● **WHAT THE EXERCISE ASKS**
Skip the pictures and write out, word for word, the lines below from the one with "Figure 10. Power" through the one with "Figure 2. Vickers hardness profile used.", inclusive.

● **MATERIAL FOR THIS TASK**
..............................
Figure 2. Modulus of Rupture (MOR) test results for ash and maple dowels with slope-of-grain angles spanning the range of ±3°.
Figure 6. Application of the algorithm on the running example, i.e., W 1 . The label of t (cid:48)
..............................
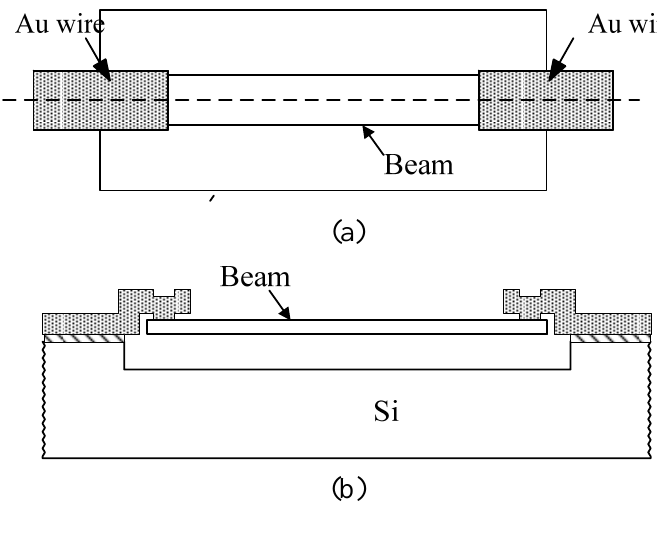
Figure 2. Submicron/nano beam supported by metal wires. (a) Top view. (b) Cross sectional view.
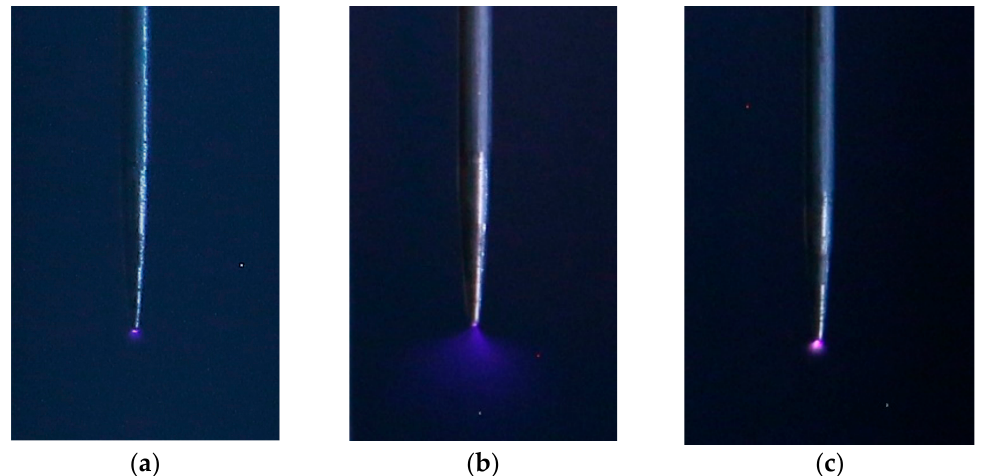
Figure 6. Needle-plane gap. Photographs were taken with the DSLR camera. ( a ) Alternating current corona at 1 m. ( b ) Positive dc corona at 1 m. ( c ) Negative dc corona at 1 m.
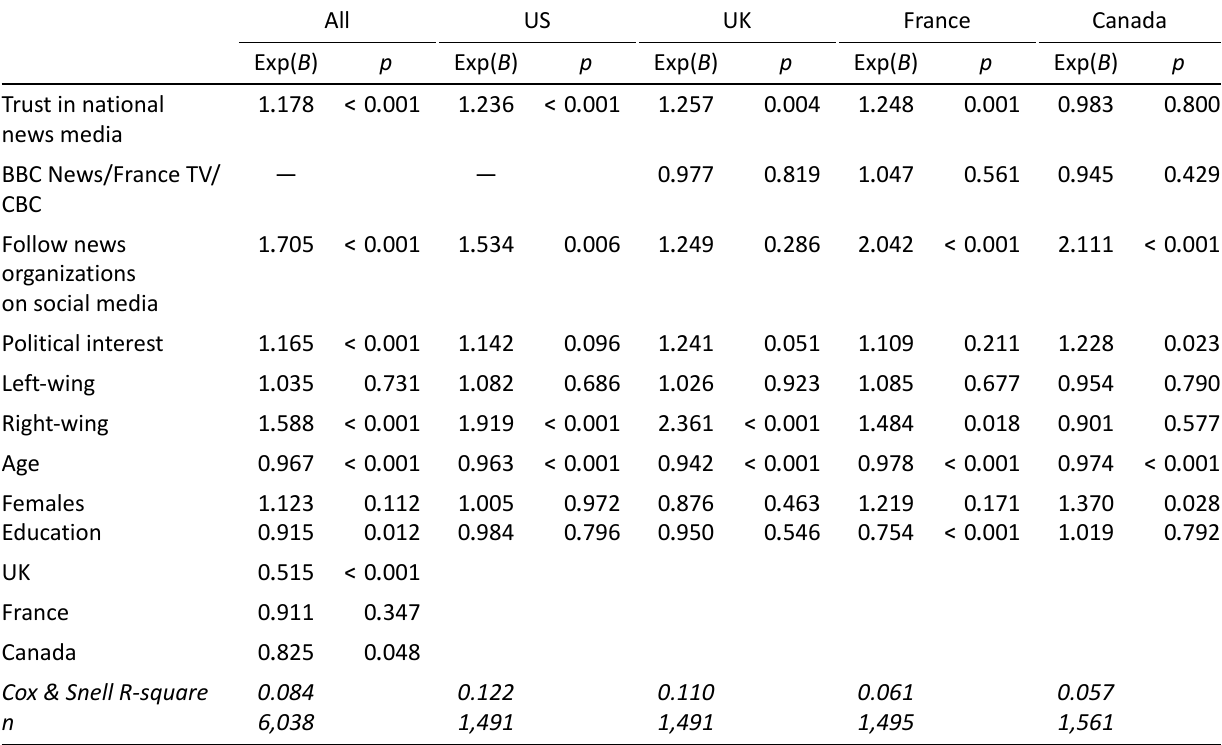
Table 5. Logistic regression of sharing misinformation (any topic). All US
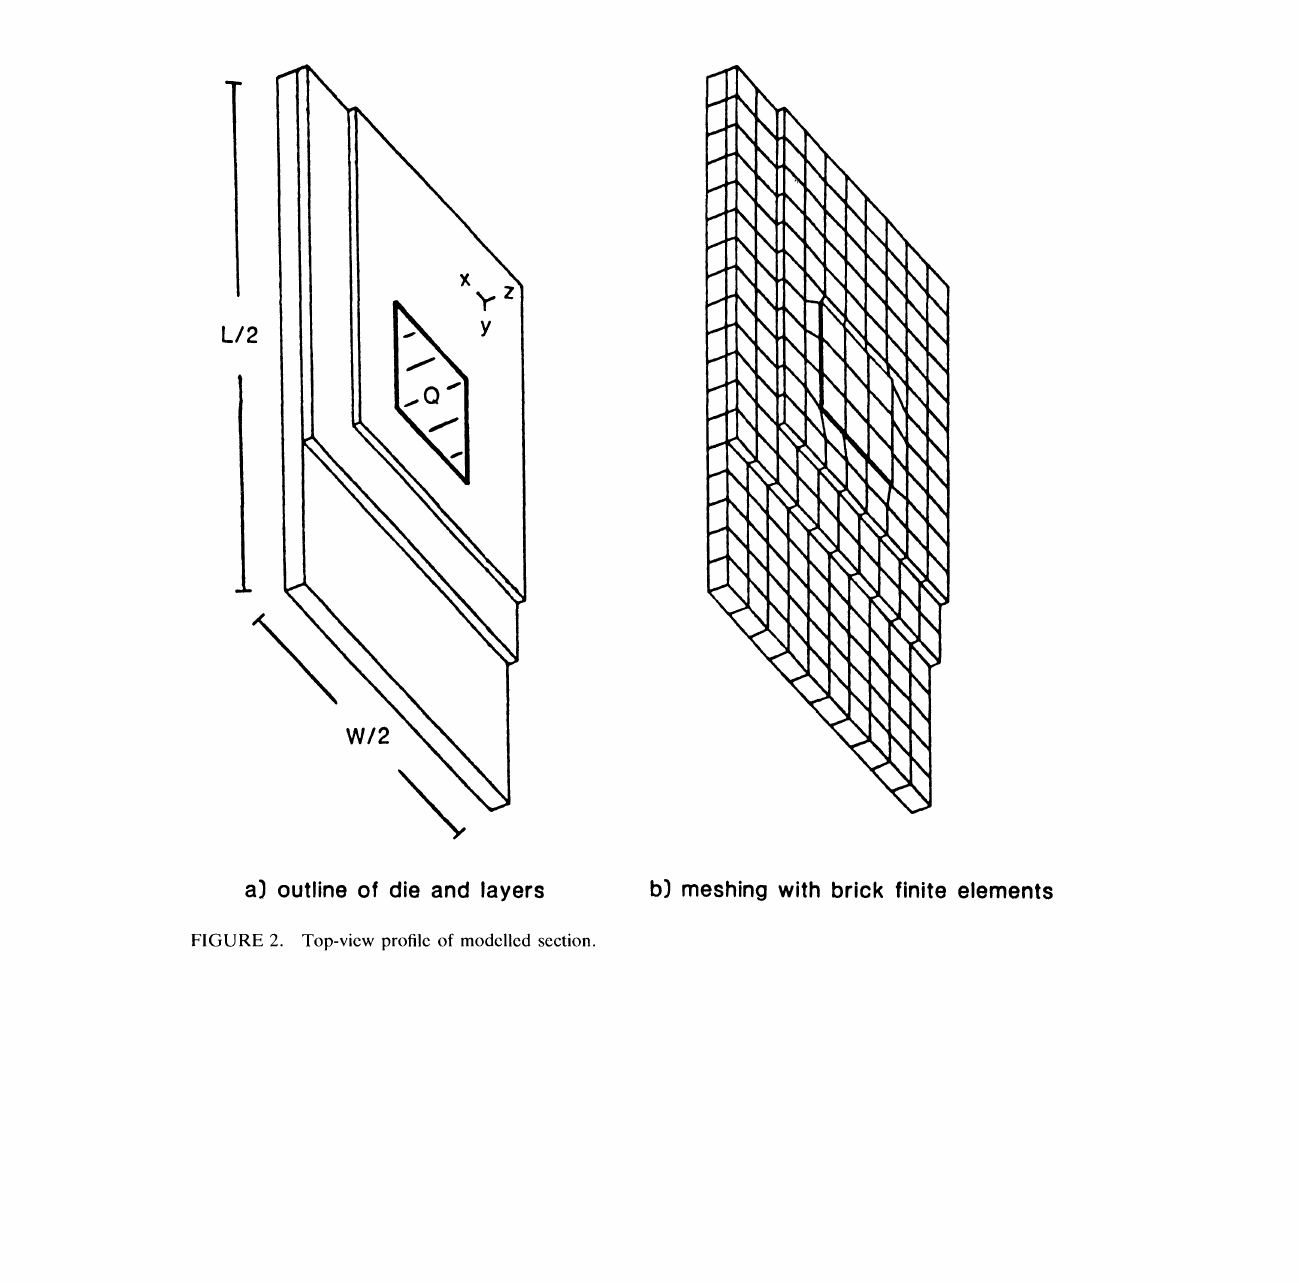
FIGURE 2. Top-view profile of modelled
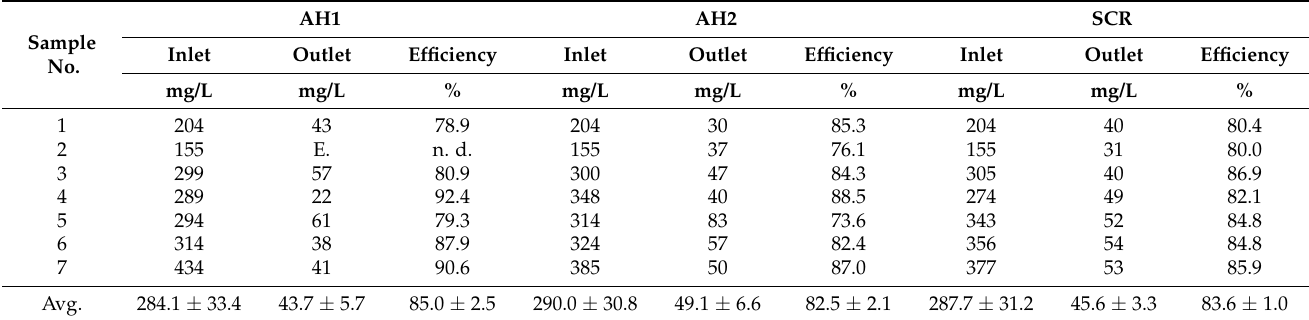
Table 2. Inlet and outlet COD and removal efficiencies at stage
..............................
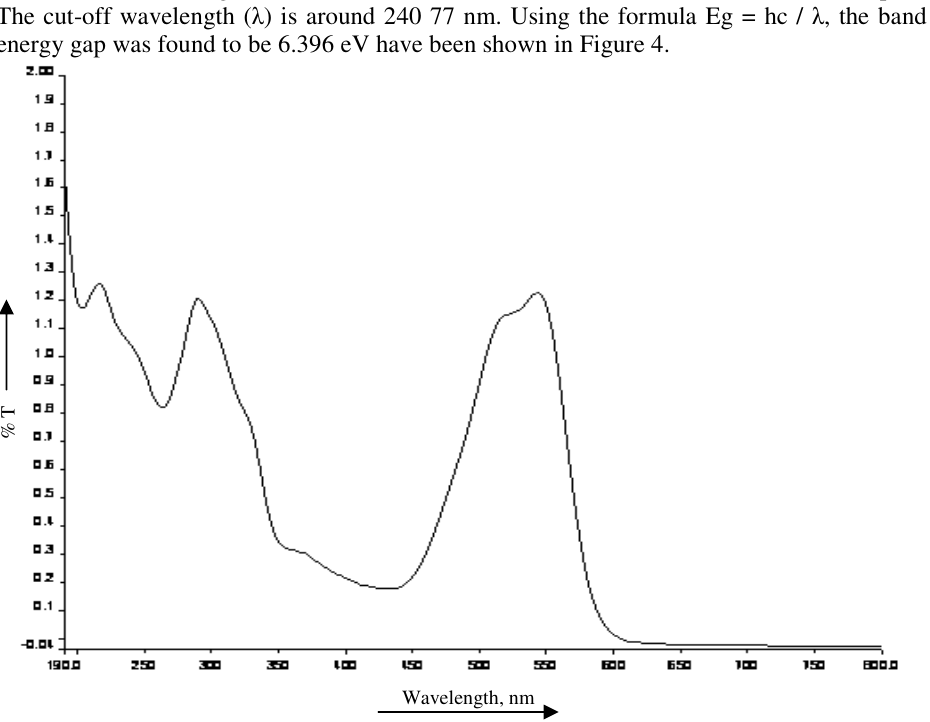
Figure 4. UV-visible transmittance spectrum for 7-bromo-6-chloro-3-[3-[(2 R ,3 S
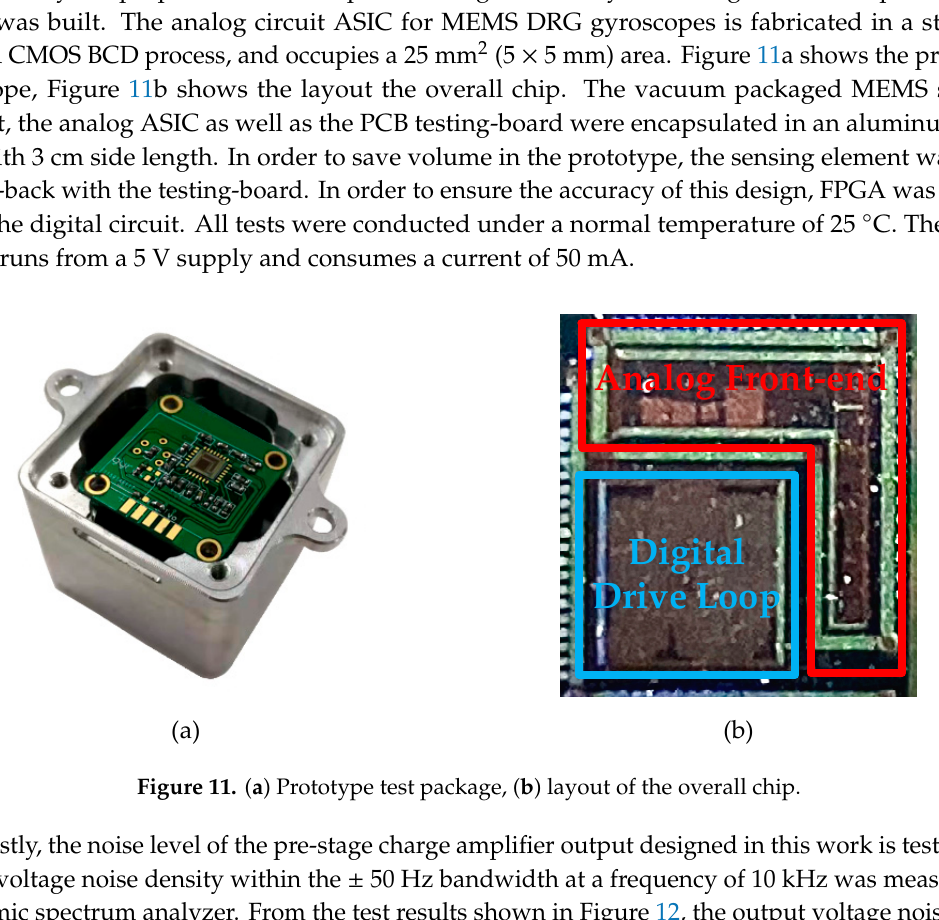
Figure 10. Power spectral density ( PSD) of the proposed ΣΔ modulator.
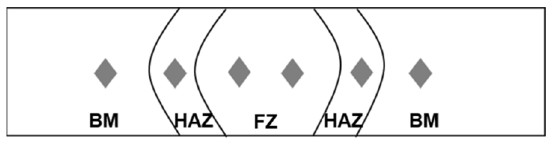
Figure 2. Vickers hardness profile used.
..............................
● **RESULT BELOW**
Figure 10. Power spectral density ( PSD) of the proposed ΣΔ modulator.
Figure 2. Vickers hardness profile used.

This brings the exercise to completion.